#### ESERCIZI PROPOSTI
**1)** Nel racconto di viaggio sulle scogliere affacciate sull'oceano, quanto sono alte le scogliere?
**2)** Modifica il passo del racconto di viaggio sulle scogliere da "Sotto di noi." fino a "un invito indeclinabile." compreso, sostituendo "sentiero" con "percorso".
**3)** Prosegui il racconto di viaggio sulle scogliere affacciate sull'oceano a partire dalla sua ultima frase.

Il vento, come per tutto il viaggio, non si è fatto pregare, e puntualmente era li ad accompagnarci fino alla fine.
La temperatura si era alzata ma l'onnipresente compagno di viaggio vento annullava quel "calore" che non posso che mettere fra virgolette per chi ci legge dal soleggiato sud Italia!

Sotto di noi. Pensate a quelle scogliere alte 70 m dove solo a guardare giù ti vengono i brividi.
La pietre li incastrate da chissà quanti anni che combaciano perfettamente, e alcune che sembrano dover franare da un secondo all'altro.
Grigio e nero che si confondono l'uno con l'altro e un sentiero che per noi non è sufficiente. Si perché quei cartelli che dicono "d'ora in poi sono cazzi vostri" sono per noi un invito indeclinabile.

E poi infine c'e lui. Il mio preferito. Blu come non mai, non lascia intravedere cosa c'è al suo interno creando inevitabilmente attorno a se un alone di mistero e un po' di angoscia. Si infrange continuamente contro il pezzo di terra sotto i nostri piedi che da l'impressione di poter cedere in qualunque momento alla sua infinita maestosità.

Ci siamo solo noi quattro, c'è un silenzio assordante, le onde si infrangono ripetutamente contro gli scogli e gli uccelli svolazzano qua e la preparandosi alla notte. Alle nostre spalle con lo sguardo speranzoso rivolto verso l'orizzonte e con le braccia protese per salvare un naufrago, una statua della Notre dame des Naufrages, a ricordare che l'uomo è troppo piccolo per poter affrontare la forza dell'oceano.

#### MATERIALE ESTRATTO

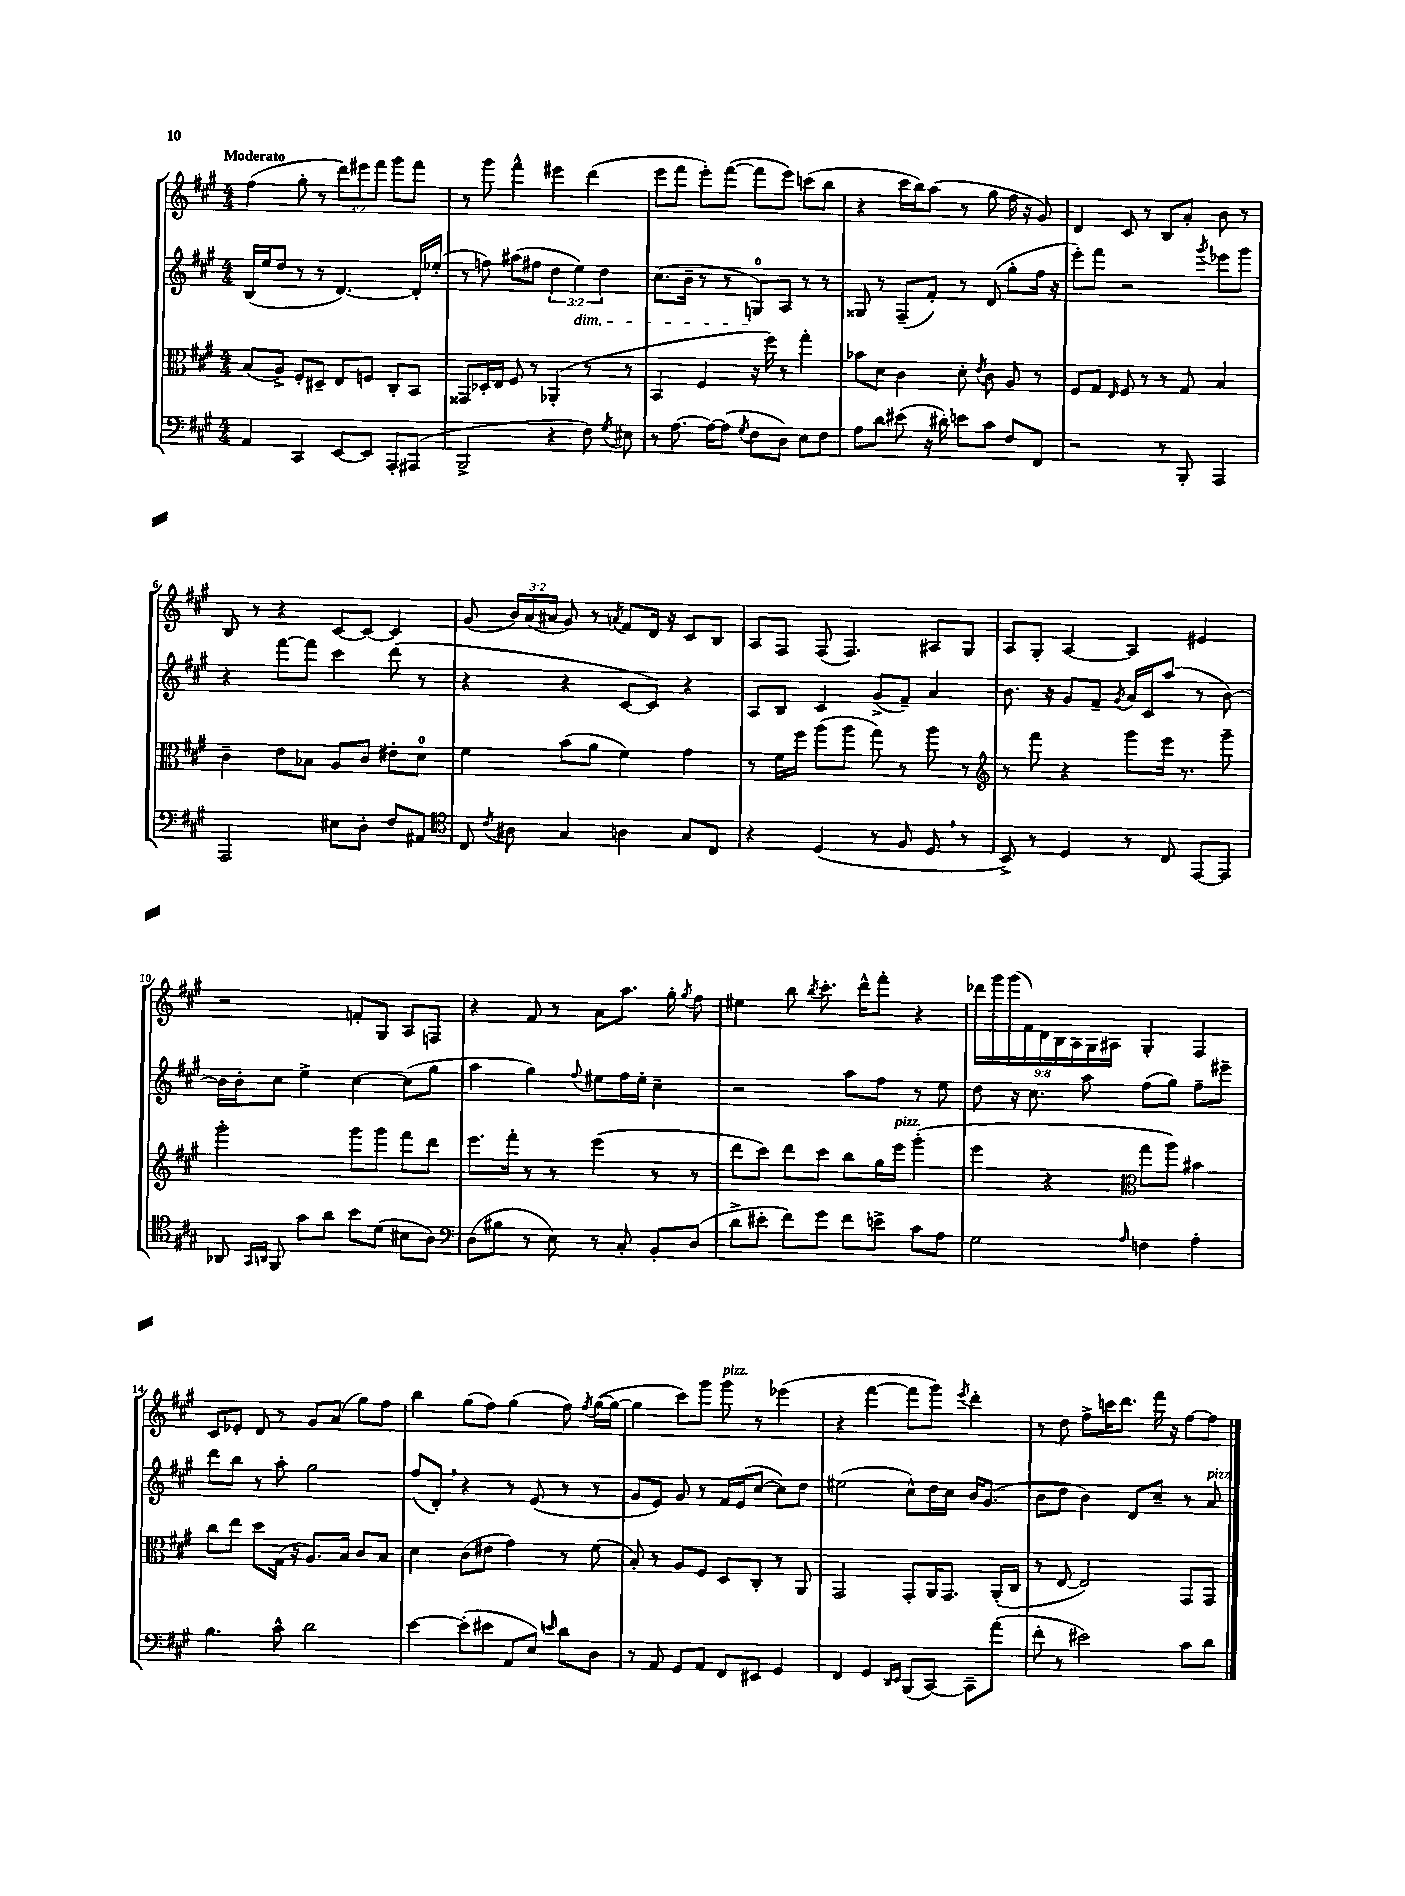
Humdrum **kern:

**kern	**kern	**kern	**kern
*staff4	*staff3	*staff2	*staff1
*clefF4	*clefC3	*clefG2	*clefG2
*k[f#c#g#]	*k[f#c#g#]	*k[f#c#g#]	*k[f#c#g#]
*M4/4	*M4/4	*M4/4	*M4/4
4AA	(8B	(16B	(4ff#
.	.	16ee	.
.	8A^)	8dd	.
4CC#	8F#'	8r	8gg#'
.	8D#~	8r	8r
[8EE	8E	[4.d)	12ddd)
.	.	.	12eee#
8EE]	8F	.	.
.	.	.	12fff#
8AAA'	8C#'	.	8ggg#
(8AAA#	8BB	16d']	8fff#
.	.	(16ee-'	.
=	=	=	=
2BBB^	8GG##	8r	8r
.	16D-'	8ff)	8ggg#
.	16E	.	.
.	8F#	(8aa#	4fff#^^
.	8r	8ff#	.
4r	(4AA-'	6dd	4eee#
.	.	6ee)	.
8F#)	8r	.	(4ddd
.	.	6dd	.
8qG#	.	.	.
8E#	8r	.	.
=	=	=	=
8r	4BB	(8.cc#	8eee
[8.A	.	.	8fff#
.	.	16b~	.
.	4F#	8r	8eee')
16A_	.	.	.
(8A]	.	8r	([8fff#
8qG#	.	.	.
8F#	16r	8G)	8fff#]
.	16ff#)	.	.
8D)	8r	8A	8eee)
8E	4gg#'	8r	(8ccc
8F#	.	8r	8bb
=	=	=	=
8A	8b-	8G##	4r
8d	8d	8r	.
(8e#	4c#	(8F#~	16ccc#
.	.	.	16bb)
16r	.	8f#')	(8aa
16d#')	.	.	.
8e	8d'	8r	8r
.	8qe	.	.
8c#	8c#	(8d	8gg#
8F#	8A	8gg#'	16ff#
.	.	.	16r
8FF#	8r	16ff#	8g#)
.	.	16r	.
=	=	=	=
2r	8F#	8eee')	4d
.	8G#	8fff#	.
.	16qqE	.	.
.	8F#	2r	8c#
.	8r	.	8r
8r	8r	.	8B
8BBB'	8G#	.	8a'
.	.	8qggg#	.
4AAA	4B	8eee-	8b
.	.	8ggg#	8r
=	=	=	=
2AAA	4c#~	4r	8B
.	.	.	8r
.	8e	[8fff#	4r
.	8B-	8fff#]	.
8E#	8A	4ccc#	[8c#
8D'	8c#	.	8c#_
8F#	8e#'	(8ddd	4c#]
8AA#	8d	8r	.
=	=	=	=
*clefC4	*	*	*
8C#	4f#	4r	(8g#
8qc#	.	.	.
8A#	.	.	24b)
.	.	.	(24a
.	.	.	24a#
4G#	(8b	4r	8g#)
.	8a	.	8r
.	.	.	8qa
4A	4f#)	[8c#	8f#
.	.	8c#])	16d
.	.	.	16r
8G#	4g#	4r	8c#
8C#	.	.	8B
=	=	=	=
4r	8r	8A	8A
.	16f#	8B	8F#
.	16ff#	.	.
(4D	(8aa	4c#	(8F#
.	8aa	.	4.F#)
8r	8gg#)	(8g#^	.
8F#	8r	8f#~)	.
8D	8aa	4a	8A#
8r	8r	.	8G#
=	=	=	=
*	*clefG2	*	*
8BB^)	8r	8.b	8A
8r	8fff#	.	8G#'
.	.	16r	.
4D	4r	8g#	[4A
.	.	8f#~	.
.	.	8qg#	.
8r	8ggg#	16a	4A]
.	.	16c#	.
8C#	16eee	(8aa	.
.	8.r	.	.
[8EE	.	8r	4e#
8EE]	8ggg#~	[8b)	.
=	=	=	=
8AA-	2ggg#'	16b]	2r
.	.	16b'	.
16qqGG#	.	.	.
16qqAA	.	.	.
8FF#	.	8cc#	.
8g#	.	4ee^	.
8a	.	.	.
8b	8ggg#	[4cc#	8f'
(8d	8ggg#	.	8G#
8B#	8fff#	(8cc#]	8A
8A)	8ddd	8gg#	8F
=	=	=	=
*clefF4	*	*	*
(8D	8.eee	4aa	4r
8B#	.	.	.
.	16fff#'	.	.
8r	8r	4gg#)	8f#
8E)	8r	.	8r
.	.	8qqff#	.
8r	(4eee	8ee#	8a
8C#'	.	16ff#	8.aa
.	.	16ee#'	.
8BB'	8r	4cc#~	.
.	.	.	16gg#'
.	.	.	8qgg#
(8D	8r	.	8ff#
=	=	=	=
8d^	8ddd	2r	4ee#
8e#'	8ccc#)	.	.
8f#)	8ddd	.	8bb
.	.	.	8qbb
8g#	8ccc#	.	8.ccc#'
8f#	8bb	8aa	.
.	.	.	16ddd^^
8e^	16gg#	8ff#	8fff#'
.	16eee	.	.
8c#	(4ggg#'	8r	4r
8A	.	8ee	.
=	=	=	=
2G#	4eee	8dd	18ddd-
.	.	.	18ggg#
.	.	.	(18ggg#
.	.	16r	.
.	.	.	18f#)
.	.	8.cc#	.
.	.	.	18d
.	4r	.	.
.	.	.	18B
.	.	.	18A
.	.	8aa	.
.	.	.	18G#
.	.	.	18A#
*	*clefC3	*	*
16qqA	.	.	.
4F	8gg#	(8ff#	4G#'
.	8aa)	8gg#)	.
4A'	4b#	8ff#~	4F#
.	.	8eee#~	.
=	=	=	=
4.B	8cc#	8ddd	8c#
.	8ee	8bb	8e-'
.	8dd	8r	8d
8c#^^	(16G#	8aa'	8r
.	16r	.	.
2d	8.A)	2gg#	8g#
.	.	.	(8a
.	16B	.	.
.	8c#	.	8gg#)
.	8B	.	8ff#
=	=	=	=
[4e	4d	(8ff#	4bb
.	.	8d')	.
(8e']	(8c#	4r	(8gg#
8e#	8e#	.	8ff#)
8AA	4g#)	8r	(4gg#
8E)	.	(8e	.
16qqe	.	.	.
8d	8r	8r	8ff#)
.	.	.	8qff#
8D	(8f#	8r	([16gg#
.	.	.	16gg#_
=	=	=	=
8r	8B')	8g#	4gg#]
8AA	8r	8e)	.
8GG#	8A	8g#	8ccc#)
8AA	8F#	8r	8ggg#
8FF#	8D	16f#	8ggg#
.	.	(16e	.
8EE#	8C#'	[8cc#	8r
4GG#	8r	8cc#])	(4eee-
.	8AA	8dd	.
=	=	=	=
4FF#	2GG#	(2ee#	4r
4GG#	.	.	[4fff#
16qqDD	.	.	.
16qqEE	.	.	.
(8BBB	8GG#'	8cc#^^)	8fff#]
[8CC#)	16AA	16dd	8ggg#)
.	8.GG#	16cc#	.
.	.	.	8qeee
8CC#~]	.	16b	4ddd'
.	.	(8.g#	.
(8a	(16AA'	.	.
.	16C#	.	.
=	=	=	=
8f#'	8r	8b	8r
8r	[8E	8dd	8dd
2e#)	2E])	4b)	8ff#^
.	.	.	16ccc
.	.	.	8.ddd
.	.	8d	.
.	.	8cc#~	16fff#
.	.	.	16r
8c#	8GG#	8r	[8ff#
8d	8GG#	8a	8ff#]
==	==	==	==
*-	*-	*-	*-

#### SOLUZIONI DEGLI ESERCIZI
**1)** Sono alte 70 m.

**2)**
Sotto di noi. Pensate a quelle scogliere alte 70 m dove solo a guardare giù ti vengono i brividi.
La pietre li incastrate da chissà quanti anni che combaciano perfettamente, e alcune che sembrano dover franare da un secondo all'altro.
Grigio e nero che si confondono l'uno con l'altro e un percorso che per noi non è sufficiente. Si perché quei cartelli che dicono "d'ora in poi sono cazzi vostri" sono per noi un invito indeclinabile.

**3)**
A sfidare l'oceano ad Est un faro del 1600circa si erge dal mare accompagnato da un altro più giovane del XIX sec.
Lo spettacolo che si è presentato ai nostri occhi non è facilmente descrivibile e per quanto possa cercare le parole giuste credo che difficilmente mi avvicinerò mai a descrivere le sensazioni che si provano.

Concludere un viaggio in queste due splendide regioni con questa tappa probabilmente è il miglior modo per farlo. Andando via in macchina ci si guarda intorno ma è difficile parlare. La natura più selvaggia lascia qualcosa dentro, un misto di felicità e malinconia, si è felici perché si è assistito ad un magnifico spettacolo gratuito, e si è malinconici allo stesso tempo perché ci si rende conto di quanto si è impotenti al cospetto della Natura.

Torniamo a casa ancora una volta felici, perché un viaggio (come lo interpretiamo noi) non sarà mai solo divertimento, ma sempre una perfetta combinazione di nuove esperienze che aggiungeremo per sempre nel nostro personalissimo bagaglio.. in compagnia del nostro
amato tricolore da sbandierare per il mondo!
Au revoir Bretagne,
au revoir Normandie!

Carlo L.



lunedì 1 aprile 2013

Giorno 6

Come da buoni propositi e come promesso, ci siamo svegliati alle 8. Bene.

Ieri sera avevamo modificato il programma del viaggio, per motivi che comunicheremo successivamente, e oggi abbiamo davvero molta strada da fare.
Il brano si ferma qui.